_Excerpted text_
# # #

Wednesday Sermon: Overwhelmed by God’s Greatness

Wednesday Sermon: Overwhelmed by God’s Greatness February 10, 2016

The Transfiguration of Jesus. (Photo: Flickr, Drew Maust, Rafael's Transfiguration, Creative Commons License, some changes made)
The Transfiguration of Jesus. (Photo: Flickr, Drew Maust, Rafael’s Transfiguration, Creative Commons License, some changes made)

Pastors have a frequent question when they begin to discover mimetic theory. “That’s great. But how does it preach?”

Reverend Tom Truby shows that mimetic theory is a powerful tool that enables pastors to preach the Gospel in a way that is meaningful and refreshing to the modern world. Each Wednesday, Teaching Nonviolent Atonement will highlight his sermons as an example of preaching the Gospel through mimetic theory.

In this sermon, Tom explores the Transfiguration of Jesus and provides a fresh understanding of demon possession. God’s voice told the disciples that Jesus is his Son and they should listen to his voice of love. But what about about conflicting voices in our culture? They can often possess us with a harmful messages. Using mimetic theory, Tom shows the way to distinguish between the voices so that we are overcome with joy by God’s greatness. 

5th Sunday after the Epiphany – The Transfiguration of the Lord
February 7th, 2016
Luke 9:28-43

Overwhelmed by God’s Greatness

I want you to picture this scene.  “As Jesus was praying, the appearance of his face changed and his clothes flashed white like lightning. Two men, Moses and Elijah, were talking with him.  They were clothed with heavenly splendor and spoke about Jesus’ departure, which he would achieve in Jerusalem.”

So do you have that scene firmly in mind?  Now I want to read the next sentence.  “Peter and those with him were almost overcome by sleep, but they managed to stay awake and saw his glory as well as the two men with him.”

Does that strike you as a little strange?  Jesus’ whole body is flashing with light, Moses and Elijah, both long dead and both heroes of the faith, suddenly appear with Jesus and they’re clothed with heavenly splendor. All three of them, Jesus, Moses and Elijah, are talking about Jesus’ up-coming and final trip to Jerusalem and what Jesus will achieve by it.  Meanwhile, Peter and the two disciples can barely keep their eyes open.  They’re so sleepy they almost miss the whole thing.

This could be a comedy routine for Saturday Night live.  It reminds me of going to the symphony where I am primed to hear the world’s greatest music and find myself nodding off, much to my wife’s and my embarrassment.  She keeps poking me hoping it will prevent me from falling out of my chair or snoring.  How do I account for this?

I can think of several possibilities.  My true nature as an uncultured barbarian has finally shown through my carefully-crafted veneer and I can no longer disguise it.  Applied to Peter and the rest, this theory would suggest that they are fishermen, after all, and all this high-powered splendor has fallen on inert soil, so to speak.  They can’t take in the majesty, complexity, simplicity and sheer breadth of what is happening before them and so just shut down.

Or maybe climbing this mountain with Jesus has utterly exhausted them and they can’t keep themselves from collapsing now that they have made it to the top.  But what would be Luke’s intention in mentioning that?  We go on.

# # #

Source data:
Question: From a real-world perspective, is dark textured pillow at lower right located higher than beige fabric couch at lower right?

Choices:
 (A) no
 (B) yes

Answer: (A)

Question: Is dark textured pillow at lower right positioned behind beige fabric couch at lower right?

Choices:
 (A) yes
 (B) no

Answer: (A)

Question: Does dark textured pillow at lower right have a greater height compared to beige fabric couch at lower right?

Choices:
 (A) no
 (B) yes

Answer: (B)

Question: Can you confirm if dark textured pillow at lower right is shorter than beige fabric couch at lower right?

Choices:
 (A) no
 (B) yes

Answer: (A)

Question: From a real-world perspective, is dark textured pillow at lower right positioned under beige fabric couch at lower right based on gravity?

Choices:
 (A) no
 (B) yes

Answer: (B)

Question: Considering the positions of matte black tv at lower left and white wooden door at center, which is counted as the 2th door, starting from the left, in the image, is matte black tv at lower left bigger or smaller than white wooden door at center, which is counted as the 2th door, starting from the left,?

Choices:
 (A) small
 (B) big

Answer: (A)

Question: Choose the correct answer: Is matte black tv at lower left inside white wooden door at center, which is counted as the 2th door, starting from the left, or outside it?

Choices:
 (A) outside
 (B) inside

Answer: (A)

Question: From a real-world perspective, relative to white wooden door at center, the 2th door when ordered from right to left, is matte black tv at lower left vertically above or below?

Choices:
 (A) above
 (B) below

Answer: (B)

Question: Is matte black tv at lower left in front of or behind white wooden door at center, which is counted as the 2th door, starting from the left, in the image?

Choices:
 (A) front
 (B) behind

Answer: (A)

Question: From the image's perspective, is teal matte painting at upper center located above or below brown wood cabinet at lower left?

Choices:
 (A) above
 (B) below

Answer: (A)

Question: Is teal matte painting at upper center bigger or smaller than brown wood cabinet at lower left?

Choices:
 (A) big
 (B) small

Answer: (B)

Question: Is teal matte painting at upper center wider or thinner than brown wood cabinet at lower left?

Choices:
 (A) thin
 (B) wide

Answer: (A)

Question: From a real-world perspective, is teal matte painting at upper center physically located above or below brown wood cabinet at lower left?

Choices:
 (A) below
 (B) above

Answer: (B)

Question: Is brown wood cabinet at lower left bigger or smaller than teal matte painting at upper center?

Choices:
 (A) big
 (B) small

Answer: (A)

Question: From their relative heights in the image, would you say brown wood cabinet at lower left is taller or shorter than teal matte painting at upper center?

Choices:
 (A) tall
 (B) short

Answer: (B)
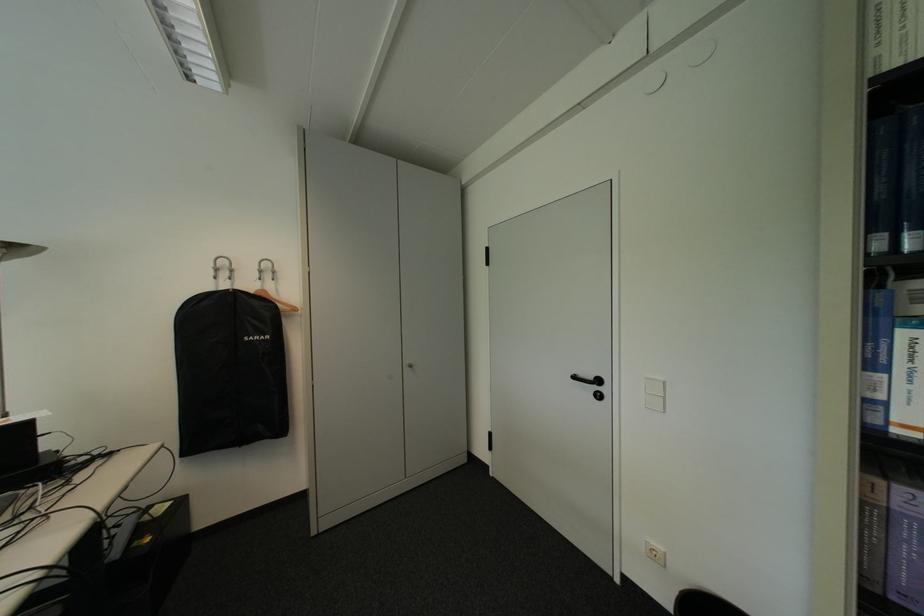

# # #

_Work required_
Rewrite the passage of the Transfiguration sermon between "This could be" and "account for this?", inclusive, with "symphony" changed to "opera".

_Solution to the problem_
This could be a comedy routine for Saturday Night live.  It reminds me of going to the opera where I am primed to hear the world’s greatest music and find myself nodding off, much to my wife’s and my embarrassment.  She keeps poking me hoping it will prevent me from falling out of my chair or snoring.  How do I account for this?